In Anderson’s piece, the witness—possibly the second who volunteered his views; they were interviewed separately—tells an alternative story:
He described how Allawi had been taken to seven suspects, who were made to stand against a wall in a courtyard of the police station, their faces covered. After being told of their alleged crimes by a police official, Allawi had asked for a pistol, and then shot each prisoner in the head.

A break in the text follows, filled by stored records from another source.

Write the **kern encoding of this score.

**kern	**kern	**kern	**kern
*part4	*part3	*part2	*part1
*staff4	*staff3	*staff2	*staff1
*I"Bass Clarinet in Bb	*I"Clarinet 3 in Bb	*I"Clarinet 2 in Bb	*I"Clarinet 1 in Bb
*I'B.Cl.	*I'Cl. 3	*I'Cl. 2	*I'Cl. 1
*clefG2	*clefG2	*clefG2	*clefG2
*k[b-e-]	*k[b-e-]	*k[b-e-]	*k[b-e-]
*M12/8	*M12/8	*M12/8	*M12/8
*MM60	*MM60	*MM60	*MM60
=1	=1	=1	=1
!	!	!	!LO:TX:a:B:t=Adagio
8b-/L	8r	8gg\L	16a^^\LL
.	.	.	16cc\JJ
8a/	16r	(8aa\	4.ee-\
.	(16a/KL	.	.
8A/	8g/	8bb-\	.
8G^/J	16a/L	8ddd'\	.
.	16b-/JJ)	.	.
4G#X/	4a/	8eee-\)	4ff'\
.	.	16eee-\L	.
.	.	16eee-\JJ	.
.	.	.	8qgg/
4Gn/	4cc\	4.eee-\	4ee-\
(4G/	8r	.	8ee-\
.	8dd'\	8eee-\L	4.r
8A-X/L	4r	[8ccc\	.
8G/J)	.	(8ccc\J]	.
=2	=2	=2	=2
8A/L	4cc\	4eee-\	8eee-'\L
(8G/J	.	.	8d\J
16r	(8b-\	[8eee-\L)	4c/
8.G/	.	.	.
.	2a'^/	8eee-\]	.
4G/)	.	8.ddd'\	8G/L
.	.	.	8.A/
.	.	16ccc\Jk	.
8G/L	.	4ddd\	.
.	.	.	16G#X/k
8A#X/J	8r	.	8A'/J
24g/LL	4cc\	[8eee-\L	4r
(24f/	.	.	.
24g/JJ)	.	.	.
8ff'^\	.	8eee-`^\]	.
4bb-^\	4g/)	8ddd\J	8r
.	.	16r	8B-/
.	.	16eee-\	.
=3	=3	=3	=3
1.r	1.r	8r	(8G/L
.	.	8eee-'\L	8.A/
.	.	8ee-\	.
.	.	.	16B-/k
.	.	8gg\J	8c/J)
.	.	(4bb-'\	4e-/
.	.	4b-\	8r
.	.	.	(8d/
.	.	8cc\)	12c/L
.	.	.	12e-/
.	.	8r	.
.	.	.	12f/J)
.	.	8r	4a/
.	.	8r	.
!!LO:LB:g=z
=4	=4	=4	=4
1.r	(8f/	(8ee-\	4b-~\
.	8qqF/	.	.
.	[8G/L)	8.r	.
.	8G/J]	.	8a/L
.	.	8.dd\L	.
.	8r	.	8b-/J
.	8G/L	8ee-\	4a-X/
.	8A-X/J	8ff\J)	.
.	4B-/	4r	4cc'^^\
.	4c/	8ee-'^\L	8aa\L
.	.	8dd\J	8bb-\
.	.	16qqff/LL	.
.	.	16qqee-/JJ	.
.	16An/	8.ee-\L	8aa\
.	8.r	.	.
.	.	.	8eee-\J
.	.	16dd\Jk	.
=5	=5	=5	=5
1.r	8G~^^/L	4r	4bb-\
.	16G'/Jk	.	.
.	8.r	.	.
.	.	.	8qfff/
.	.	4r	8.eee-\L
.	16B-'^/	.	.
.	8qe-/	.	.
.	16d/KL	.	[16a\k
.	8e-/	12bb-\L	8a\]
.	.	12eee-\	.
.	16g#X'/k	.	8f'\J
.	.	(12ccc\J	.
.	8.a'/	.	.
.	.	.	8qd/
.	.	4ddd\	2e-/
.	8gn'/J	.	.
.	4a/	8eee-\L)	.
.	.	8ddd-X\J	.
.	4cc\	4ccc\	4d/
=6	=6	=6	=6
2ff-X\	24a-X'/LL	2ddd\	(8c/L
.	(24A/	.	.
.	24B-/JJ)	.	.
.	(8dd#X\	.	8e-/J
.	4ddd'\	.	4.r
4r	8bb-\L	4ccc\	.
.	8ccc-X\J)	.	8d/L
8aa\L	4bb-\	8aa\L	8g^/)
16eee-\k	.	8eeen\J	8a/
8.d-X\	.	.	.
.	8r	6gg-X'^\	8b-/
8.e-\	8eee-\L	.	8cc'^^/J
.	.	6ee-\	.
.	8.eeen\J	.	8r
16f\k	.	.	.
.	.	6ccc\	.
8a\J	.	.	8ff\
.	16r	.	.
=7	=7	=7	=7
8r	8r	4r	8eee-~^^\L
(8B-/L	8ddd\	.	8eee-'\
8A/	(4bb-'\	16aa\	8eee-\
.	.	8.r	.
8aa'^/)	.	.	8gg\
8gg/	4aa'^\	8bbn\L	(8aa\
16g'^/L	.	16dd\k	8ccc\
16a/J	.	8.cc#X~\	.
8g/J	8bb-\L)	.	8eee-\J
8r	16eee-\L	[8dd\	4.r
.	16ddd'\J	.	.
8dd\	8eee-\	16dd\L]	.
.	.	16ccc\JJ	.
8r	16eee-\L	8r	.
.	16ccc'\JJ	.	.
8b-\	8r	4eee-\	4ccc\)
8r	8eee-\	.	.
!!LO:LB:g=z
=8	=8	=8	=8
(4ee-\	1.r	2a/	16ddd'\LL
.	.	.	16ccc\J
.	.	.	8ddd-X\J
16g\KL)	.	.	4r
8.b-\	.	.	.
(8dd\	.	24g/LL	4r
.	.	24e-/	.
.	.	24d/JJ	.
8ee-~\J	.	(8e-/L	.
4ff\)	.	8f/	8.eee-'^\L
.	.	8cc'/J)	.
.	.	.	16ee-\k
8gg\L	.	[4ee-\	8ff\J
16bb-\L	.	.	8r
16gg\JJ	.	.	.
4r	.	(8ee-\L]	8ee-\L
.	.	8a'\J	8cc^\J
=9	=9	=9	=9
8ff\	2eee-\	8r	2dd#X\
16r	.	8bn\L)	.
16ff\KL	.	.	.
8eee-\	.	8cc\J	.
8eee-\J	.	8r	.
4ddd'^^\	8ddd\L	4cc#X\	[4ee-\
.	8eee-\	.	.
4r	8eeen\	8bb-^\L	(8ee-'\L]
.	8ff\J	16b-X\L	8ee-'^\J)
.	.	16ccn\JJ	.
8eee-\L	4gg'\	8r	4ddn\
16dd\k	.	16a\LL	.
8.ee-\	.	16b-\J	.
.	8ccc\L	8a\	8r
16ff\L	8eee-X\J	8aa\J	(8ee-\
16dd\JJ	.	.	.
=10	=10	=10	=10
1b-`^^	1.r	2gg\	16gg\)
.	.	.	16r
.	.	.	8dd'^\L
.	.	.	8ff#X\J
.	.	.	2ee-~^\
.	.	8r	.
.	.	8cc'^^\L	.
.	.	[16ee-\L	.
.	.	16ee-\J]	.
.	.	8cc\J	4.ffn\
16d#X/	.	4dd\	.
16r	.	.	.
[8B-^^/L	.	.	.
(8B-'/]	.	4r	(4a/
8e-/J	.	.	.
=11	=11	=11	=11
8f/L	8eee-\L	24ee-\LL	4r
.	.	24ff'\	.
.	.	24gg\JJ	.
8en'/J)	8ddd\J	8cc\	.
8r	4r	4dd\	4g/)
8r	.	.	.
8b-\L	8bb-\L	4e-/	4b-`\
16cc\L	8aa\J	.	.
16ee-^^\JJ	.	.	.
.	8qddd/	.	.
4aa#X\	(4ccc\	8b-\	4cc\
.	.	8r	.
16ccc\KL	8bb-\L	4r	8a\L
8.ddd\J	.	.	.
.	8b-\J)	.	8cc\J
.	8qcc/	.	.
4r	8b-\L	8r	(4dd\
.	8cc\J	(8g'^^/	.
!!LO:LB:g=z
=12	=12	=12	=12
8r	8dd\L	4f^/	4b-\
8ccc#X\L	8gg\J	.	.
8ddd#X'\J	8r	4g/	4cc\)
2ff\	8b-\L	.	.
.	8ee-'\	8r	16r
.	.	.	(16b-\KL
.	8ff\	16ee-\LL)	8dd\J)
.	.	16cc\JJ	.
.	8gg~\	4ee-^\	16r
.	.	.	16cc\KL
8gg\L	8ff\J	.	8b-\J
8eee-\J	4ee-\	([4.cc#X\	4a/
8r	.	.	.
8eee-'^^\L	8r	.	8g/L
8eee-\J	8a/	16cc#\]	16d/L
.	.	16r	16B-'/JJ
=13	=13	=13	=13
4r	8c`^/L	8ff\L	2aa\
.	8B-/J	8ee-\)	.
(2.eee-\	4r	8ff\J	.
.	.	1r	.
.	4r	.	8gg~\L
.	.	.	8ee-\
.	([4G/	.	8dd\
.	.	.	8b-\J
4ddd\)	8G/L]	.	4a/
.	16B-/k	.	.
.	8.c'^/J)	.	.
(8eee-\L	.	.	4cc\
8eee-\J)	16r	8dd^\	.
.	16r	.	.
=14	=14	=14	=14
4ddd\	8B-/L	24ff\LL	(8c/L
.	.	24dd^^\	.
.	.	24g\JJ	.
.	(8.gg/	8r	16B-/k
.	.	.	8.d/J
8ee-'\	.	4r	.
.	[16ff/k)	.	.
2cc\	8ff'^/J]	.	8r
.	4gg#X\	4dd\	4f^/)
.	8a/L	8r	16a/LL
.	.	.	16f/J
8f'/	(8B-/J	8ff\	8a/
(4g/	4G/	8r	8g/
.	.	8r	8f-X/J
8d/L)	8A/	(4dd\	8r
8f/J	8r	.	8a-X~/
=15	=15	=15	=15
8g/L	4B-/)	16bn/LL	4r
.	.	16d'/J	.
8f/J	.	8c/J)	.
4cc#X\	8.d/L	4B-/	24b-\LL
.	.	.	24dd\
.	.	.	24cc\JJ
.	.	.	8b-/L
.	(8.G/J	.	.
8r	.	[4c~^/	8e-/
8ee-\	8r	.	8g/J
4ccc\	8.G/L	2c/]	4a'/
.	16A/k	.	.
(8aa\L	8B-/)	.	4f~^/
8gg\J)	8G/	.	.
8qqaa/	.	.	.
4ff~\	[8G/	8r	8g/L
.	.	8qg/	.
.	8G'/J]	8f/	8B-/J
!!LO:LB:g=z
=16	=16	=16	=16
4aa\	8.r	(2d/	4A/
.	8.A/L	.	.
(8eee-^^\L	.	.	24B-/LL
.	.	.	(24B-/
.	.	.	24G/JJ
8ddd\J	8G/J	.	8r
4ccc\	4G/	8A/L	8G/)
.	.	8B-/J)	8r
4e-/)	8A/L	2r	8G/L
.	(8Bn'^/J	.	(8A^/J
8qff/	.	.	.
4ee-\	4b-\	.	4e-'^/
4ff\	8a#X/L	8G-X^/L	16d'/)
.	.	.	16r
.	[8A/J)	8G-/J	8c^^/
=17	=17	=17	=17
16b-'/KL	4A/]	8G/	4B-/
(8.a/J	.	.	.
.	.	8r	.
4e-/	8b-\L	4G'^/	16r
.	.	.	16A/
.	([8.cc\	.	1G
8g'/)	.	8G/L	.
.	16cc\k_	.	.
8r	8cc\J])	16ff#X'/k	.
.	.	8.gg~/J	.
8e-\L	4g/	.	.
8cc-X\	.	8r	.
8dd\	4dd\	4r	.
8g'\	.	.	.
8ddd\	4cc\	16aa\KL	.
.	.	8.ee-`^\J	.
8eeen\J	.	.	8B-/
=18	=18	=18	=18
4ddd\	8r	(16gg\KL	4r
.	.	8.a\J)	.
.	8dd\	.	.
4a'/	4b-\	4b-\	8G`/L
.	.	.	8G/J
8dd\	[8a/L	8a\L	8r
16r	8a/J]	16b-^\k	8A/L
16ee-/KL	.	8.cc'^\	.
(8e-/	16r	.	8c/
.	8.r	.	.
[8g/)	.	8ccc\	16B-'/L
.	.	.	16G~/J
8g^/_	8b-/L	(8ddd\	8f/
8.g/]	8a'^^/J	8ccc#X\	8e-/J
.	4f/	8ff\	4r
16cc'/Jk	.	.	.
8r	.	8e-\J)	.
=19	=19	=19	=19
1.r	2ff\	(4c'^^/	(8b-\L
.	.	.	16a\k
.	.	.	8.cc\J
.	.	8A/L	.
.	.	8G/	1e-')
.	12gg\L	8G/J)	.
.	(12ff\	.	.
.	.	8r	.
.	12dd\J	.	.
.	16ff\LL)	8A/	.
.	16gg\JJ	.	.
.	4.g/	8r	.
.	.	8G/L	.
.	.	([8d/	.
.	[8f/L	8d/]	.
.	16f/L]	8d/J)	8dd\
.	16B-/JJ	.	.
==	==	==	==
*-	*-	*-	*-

So, the current status of this Allawi massacre claim:
* Neither witness can recall the date it occurred;
* Witnesses disagree over the nature of injury to an Allawi survivor;
* Some unnamed guy in Jordan says an unnamed American “confirmed” the claim;
* McGeough’s witness says Allawi was packing heat; Anderson’s witness says Allawi requested a weapon.
This story has more holes in it than any of Allawi’s alleged victims.
McGeough’s witness says he saw the suspects’ faces and they were bearded and short-haired; Anderson writes that the faces of the condemned were covered.